Next month, the Taoiseach is expected to attend the ceremonial opening of the Liffey Valley Shopping Centre, which began trading yesterday. Mr Ahern's eyes may well be gladdened by the sight of another gleaming new symbol of economic success - and he will undoubtedly welcome the centre's provision of more than 3,000 jobs on Dublin's western outskirts. He may also commend its exemplary attention to the needs of wheelchair-users and its excellent childcare facilities. But he will also notice the routine preponderance of British-based chain stores; and he will also surely be aware of the misgivings shared by many people about Ireland's rush to embrace the Anglo-American culture of the out-of-town shopping mall.
The Liffey Valley centre is strategically sited at the intersection of the M50 and the N4. The first phase of the 180-acre complex comprises more than 70 shops and stores and its developers are able to trumpet several superlatives: the Republic's first out-of-town Marks & Spencer; its first C &A store; its largest Boots.

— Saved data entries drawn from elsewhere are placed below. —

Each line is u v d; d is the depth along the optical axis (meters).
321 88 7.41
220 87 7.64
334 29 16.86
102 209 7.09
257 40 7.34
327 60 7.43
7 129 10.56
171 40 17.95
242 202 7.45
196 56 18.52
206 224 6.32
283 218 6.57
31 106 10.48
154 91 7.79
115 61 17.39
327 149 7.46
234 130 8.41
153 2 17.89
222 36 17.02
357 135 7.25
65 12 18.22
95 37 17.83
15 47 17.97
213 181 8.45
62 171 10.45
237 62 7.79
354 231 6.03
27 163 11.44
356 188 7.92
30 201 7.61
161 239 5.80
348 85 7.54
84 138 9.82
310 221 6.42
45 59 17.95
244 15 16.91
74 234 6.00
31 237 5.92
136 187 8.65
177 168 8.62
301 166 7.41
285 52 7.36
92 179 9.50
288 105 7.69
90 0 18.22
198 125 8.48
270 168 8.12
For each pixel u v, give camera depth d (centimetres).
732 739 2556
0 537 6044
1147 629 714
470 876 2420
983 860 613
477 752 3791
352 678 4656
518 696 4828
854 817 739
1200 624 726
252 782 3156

By the time the centre is completed, in about four years' time, a 140-bedroom hotel, a leisure centre, a multiplex cinema and, perhaps inevitably, a vast "themed" pub will have been added. There is already a fast-food zone bizarrely entitled "South Beach", with seating for 600 people.

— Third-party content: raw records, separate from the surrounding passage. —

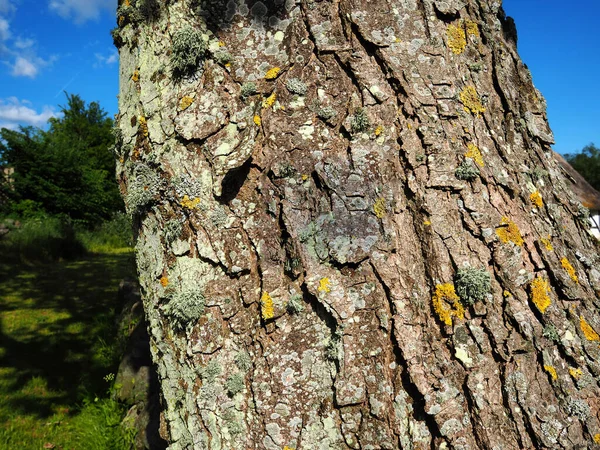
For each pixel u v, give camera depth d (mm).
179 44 535
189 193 532
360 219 513
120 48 640
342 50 538
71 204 5559
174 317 535
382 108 531
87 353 1674
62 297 2518
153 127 554
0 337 1834
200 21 546
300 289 517
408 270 511
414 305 505
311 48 542
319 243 511
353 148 522
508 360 501
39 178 5398
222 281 527
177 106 541
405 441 494
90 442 1014
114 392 1152
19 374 1503
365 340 503
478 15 591
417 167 523
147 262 572
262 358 513
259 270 524
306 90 535
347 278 509
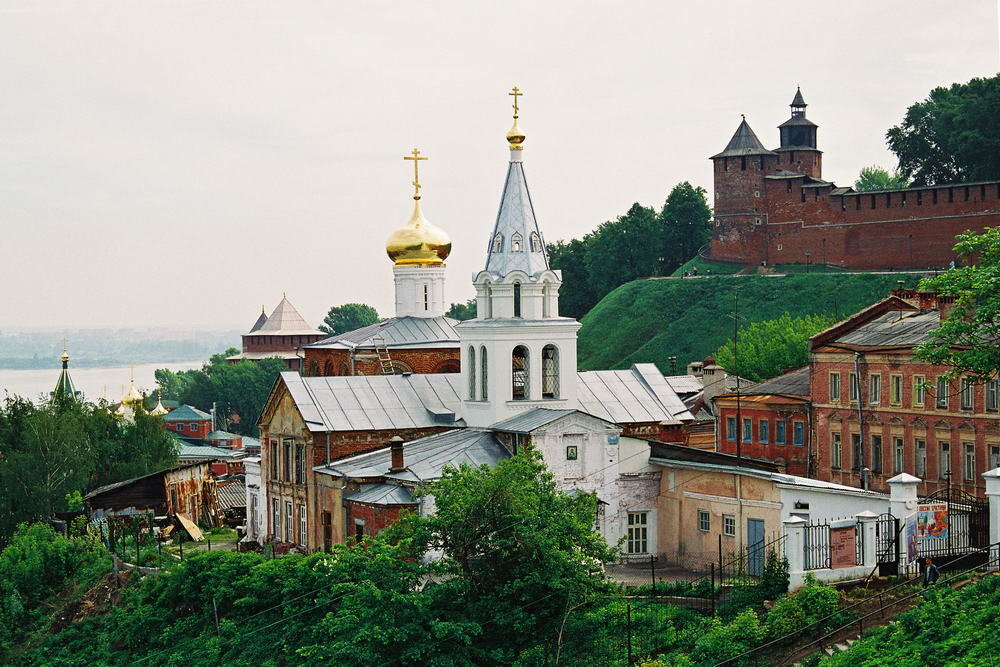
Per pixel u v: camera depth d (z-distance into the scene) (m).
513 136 97.25
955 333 75.12
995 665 53.34
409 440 98.38
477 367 96.25
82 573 100.69
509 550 73.12
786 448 123.00
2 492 126.62
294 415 99.44
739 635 64.38
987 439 100.44
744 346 170.75
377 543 76.31
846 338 115.75
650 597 74.88
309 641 75.38
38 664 90.44
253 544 105.12
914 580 67.12
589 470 89.56
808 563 69.12
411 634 70.38
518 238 96.25
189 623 83.75
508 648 71.38
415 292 125.00
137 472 138.38
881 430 110.62
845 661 58.81
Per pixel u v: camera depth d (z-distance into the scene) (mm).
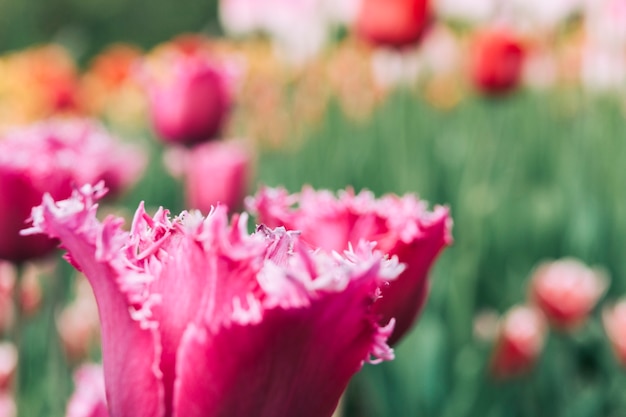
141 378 284
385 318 405
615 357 971
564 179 1235
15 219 665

There are also plans for a "motor mall" housing six car dealerships under one roof - an apt symbol of the new development. For although its promoters are keen to stress that the centre is served by 12 Dublin Bus routes, it is pre-eminently about shopping by car and that fact is a prime source of misgivings about Liffey Valley and the many other American-style malls that have sprouted in recent years. While such places market themselves on their supposed ease of access, they are a proven contributor to traffic congestion on city fringes.

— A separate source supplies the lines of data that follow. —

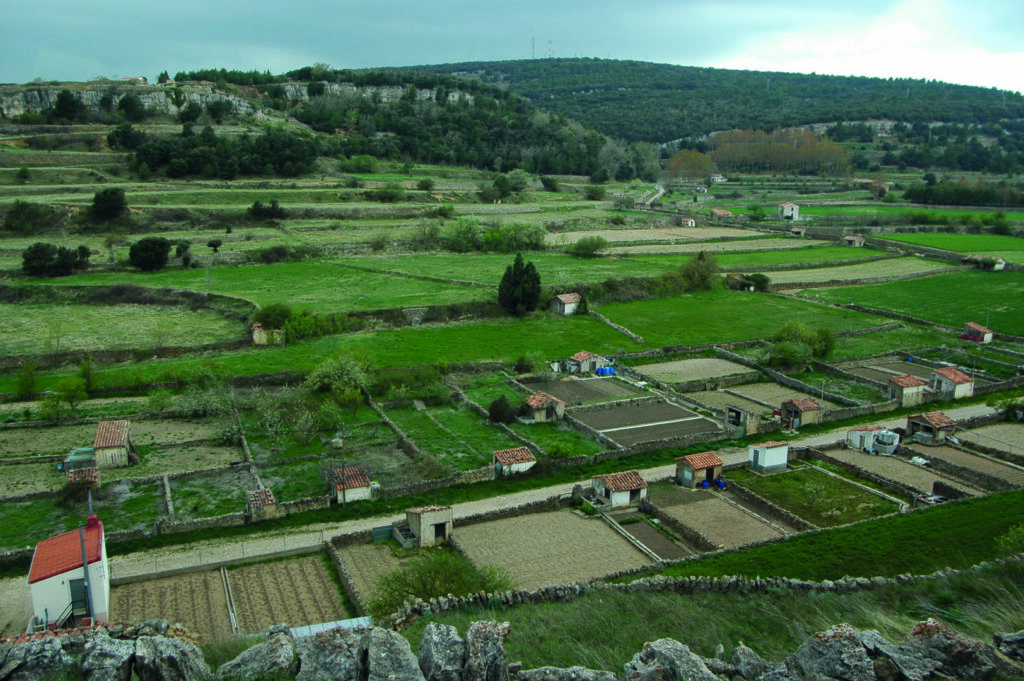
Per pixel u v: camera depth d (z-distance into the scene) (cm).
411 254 17888
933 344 11938
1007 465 7244
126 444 7150
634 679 2353
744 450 7794
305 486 6794
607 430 8300
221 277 14812
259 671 2367
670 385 9819
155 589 5100
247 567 5425
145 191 19988
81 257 14725
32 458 7156
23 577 5206
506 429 8288
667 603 3984
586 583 4716
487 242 18750
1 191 18512
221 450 7575
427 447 7744
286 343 11056
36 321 11981
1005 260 17800
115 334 11250
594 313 13200
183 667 2391
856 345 11800
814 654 2430
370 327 12038
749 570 4831
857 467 7200
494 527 6128
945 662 2428
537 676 2427
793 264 17550
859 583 4244
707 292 15162
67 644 2564
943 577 4153
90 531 4878
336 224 19738
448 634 2452
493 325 12512
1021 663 2472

On a broader scale, there are doubts about the wisdom of permitting such developments at a time when the urban renewal policies of successive governments have succeeded in bringing new life to the centres of our cities and towns. And there is concern also about the growing cross-channel colonisation of Irish shopping. Less than two months ago, a report from the Department of Enterprise revealed that Tesco held nearly 25 per cent of the market for groceries just a year after acquiring the Quinnsworth/Crazy Prices chain. According to Forfas, British multiples are likely to increase their share of the Irish grocery market to 50 per cent "in the short to medium term".
Facts such as these clearly weighed heavily with the Minister for the Environment, Mr Dempsey, when he decided in June to restrict the size of new supermarkets to 3,000 square metres pending a review of the implications of large-scale shopping centres. RGDATA, the body representing independent grocers, is lobbying to have this limit made permanent. In the meantime, as shoppers sample the attractions of Dublin's latest mall, many of the questions prompted by its arrival will be explored again next month when An Bord Pleanala hears objections to the proposed enlargement of the city's first purpose-built shopping centre, erected in Stillorgan 32 years ago.